If the director was trying to make the men in the audience jealous of his good fortune, then that didn't play out either, as Bo comes across as maddeningly vapid in this production, grinning away at nothing in particular and doing little to counter the unfair reputation of blondes as airheads. We're supposed to accept that Lida is still a virgin when one could only imagine Bo waved a fond farewell to her maidenhead long before filming began, and when she gets to grips with the sheik of her dreams he not only licks honey off her, giving the appearance of having sneezed mightily on her body, but falls asleep on her as well, leaving her unsatisfied. That bit is supposed to be funny (Lida's pal finds it snortingly hilarious in anecdotal form, anyway).

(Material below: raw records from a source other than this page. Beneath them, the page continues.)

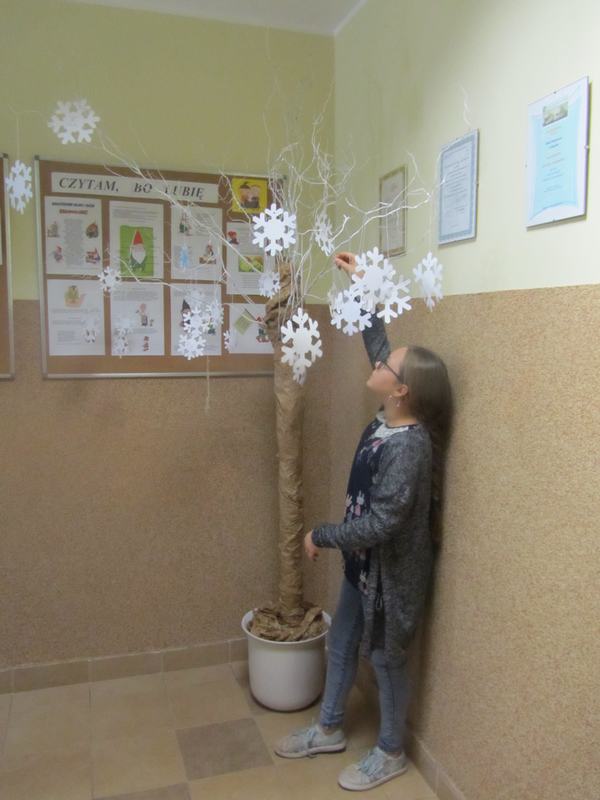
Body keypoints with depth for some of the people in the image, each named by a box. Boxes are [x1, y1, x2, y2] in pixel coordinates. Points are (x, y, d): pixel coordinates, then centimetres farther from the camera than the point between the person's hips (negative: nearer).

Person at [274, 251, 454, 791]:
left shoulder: (409, 447, -32)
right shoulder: (388, 419, -7)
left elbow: (381, 523, -32)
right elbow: (377, 342, 4)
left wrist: (321, 535, -18)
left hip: (392, 570, -9)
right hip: (364, 562, 9)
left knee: (386, 660, 13)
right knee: (341, 644, 22)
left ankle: (391, 753, 37)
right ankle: (329, 730, 44)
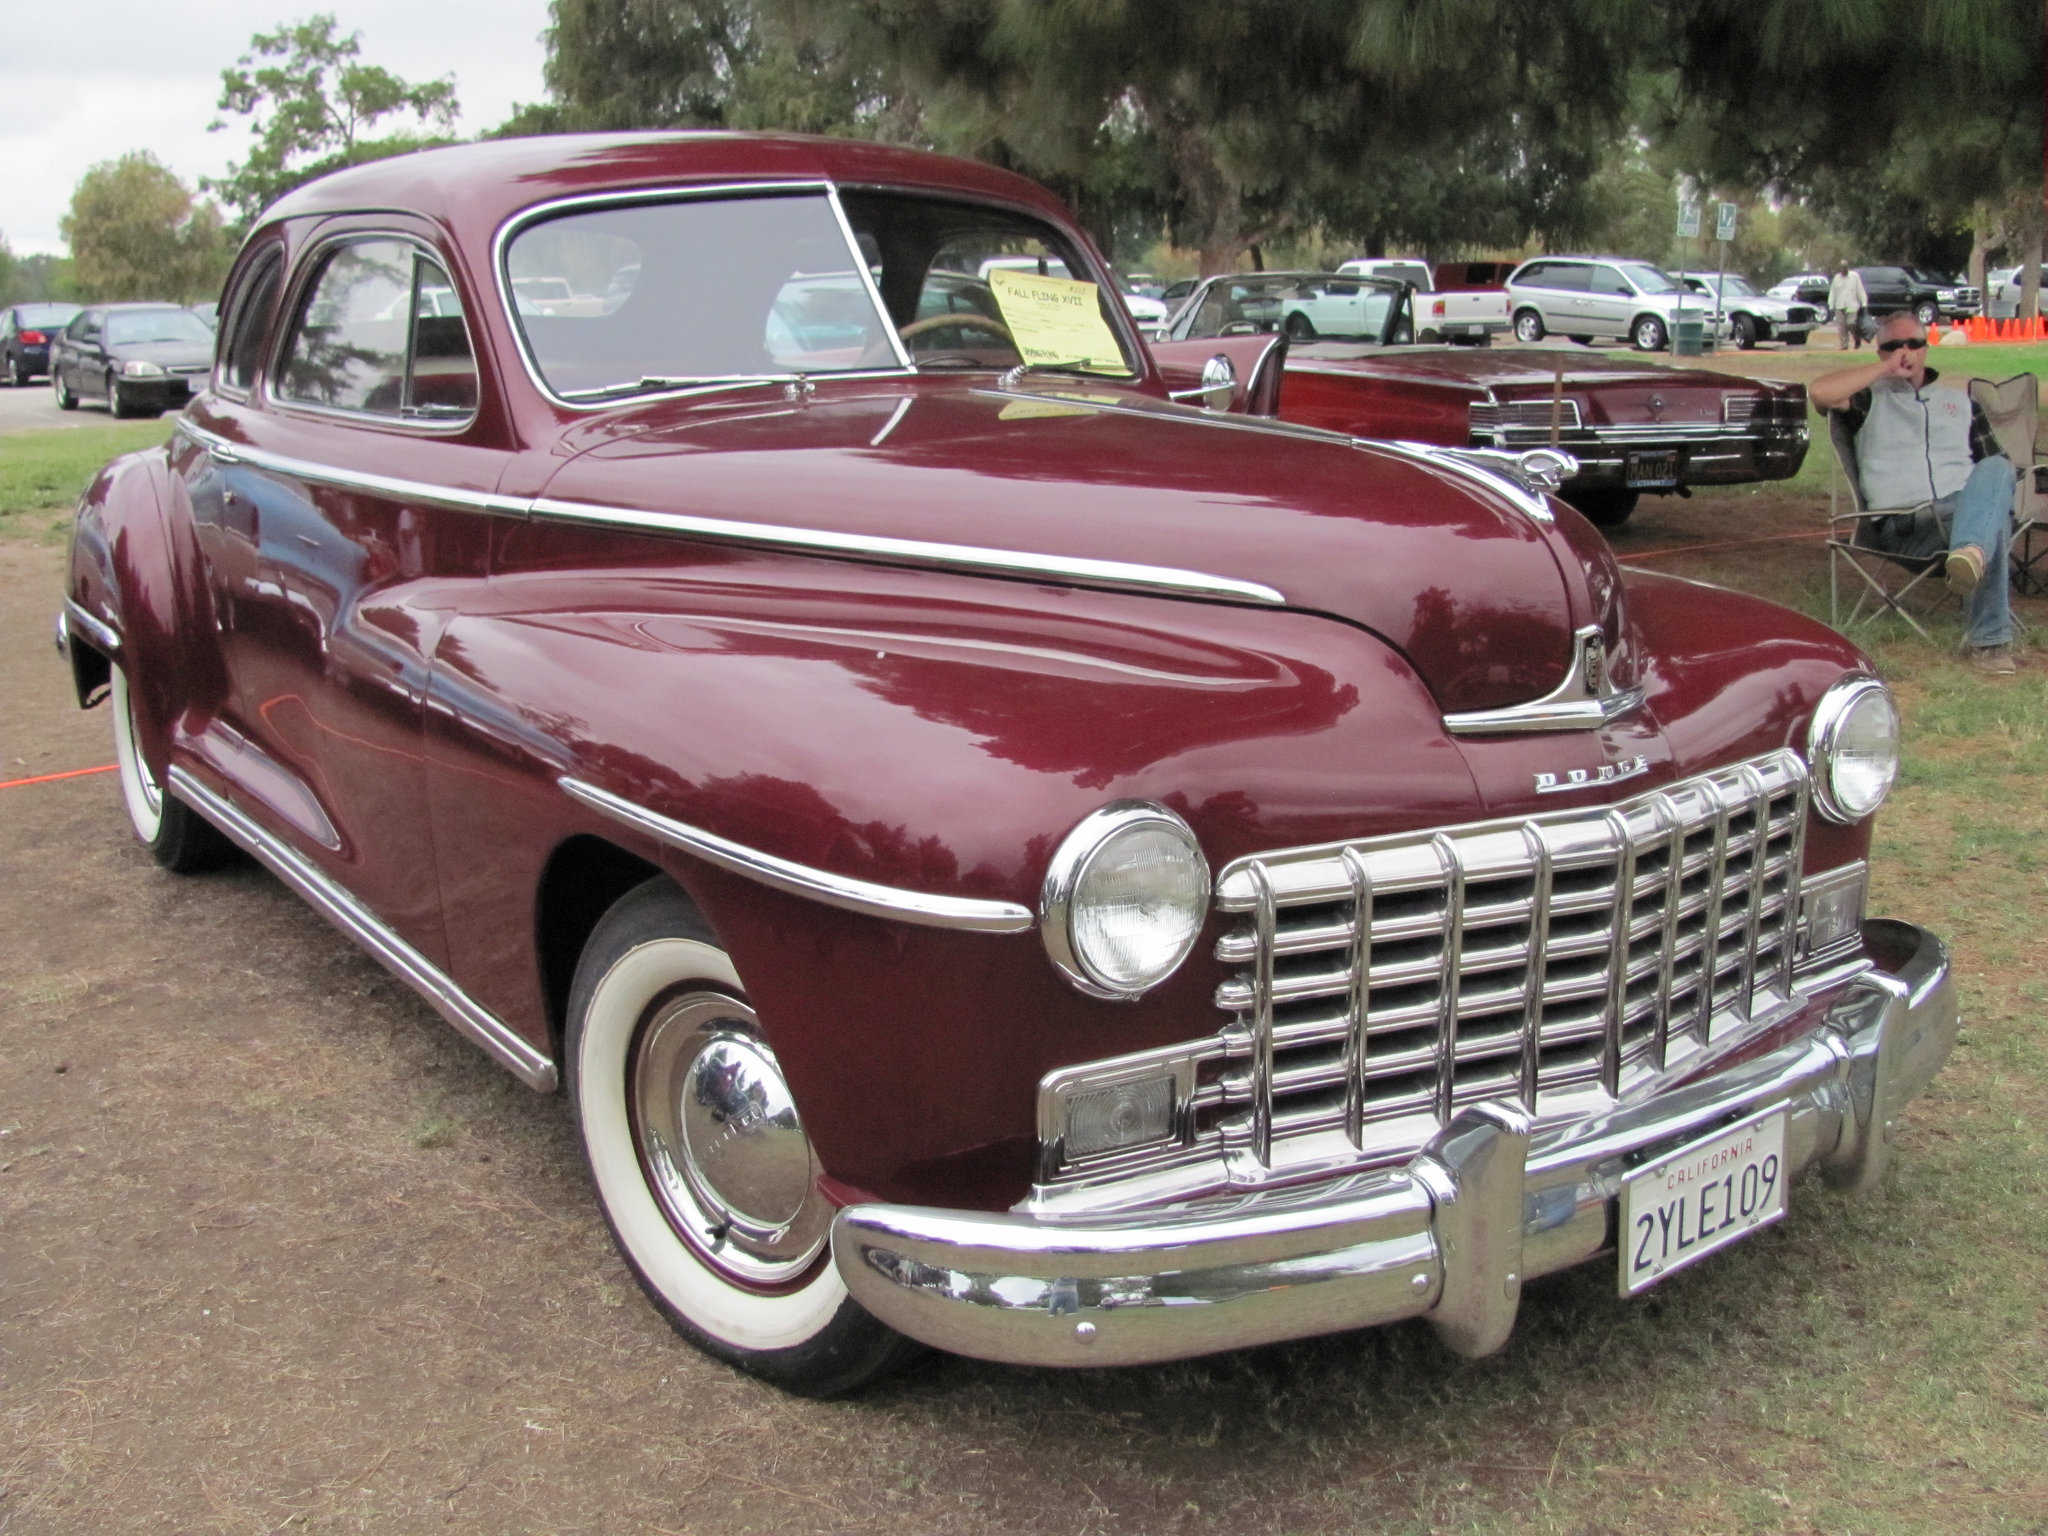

It's inadvised humour like this that only contributes to the insane awkwardness of the entire enterprise. After ditching the sheik, Lida eventually ends up in Spain, lusting after wine merchant and bullfighter Angel (Andrea Occhipinti) while her companions have sex on the brain too, including Olivia d'Abo whose underage state doesn't prevent the director from stripping her off too. Trouble is, the sex scenes are simply ridiculous, whether it's the way Bo has a light breeze riffling her hair during the deed, or for the erm, climax, a neon sign flashing "Extasy" amid the dry ice. Add to that Bo indulging in bullfighting herself (which looks like footage from a holiday, a holiday with non-arousing bloodsports) and the fact that almost all the characters need to have their ears syringed judging by the amount of times they ask each other to repeat themselves - though no wonder when even the native English speakers struggle with the unspeakable dialogue - and you have a film that's more horribly fascinating than titillating. As co-producer Menahem Golan lamented, "It's a total embarrassment." Music by Peter Bernstein, which notably does not feature Ravel's title tune.